### Information provided
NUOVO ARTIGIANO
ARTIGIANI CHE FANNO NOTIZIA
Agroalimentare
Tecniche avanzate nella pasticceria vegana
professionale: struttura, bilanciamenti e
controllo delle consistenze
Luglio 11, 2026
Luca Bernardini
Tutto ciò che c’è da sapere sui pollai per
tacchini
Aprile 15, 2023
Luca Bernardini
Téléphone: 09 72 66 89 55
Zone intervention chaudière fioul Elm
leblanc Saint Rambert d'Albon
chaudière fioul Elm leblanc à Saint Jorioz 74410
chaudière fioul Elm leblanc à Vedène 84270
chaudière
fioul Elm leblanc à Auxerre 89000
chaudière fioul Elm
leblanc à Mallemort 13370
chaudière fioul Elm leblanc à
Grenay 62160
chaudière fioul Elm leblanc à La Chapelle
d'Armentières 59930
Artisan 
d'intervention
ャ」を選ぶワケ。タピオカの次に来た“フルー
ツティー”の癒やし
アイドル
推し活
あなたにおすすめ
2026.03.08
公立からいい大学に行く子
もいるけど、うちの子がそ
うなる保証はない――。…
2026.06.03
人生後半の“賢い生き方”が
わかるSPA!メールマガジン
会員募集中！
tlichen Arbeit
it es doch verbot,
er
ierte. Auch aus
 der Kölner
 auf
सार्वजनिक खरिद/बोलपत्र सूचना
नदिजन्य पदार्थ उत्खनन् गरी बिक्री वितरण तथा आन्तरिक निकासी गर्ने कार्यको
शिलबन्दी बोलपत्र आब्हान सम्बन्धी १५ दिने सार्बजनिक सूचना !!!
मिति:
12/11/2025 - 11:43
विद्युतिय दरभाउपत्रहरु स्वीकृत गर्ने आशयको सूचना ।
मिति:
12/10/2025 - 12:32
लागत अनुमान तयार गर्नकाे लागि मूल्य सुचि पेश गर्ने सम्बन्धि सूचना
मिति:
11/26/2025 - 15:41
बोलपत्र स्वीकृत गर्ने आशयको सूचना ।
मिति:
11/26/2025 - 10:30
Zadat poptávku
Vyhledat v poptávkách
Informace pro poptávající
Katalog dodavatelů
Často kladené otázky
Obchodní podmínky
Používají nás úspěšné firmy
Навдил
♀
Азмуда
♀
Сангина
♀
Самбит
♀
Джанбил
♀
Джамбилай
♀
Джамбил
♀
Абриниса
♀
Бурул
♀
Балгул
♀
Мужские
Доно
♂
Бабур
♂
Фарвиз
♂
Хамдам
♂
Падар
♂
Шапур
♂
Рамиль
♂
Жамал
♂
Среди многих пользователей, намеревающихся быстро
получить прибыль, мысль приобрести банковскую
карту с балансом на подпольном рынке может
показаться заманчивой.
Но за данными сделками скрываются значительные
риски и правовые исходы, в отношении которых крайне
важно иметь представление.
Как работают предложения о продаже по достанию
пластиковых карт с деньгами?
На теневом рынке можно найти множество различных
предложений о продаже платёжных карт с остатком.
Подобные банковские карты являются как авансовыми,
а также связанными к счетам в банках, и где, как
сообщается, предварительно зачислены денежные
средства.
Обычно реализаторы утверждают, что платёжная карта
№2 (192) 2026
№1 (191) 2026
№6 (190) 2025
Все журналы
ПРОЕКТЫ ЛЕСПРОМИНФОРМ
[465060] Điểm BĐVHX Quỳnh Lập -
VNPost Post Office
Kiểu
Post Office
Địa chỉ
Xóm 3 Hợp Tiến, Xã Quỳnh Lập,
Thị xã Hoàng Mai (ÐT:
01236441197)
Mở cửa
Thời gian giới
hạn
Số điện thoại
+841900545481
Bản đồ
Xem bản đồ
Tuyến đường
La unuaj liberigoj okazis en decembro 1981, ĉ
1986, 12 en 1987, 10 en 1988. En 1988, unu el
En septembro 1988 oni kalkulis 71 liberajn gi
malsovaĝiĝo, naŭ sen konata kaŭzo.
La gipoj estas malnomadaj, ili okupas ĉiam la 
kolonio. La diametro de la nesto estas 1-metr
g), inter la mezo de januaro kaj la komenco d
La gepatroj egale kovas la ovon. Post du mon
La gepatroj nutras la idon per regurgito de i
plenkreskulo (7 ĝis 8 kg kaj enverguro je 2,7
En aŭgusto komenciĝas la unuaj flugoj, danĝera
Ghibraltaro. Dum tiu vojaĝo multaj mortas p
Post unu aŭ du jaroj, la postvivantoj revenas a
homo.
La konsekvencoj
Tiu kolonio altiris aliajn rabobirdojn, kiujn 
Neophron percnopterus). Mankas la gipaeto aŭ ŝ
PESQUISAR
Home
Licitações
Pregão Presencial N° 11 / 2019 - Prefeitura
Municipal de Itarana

### Task item
Gather from the records above every line containing the string "आशयक".

### Solved exercise
विद्युतिय दरभाउपत्रहरु स्वीकृत गर्ने आशयको सूचना ।
बोलपत्र स्वीकृत गर्ने आशयको सूचना ।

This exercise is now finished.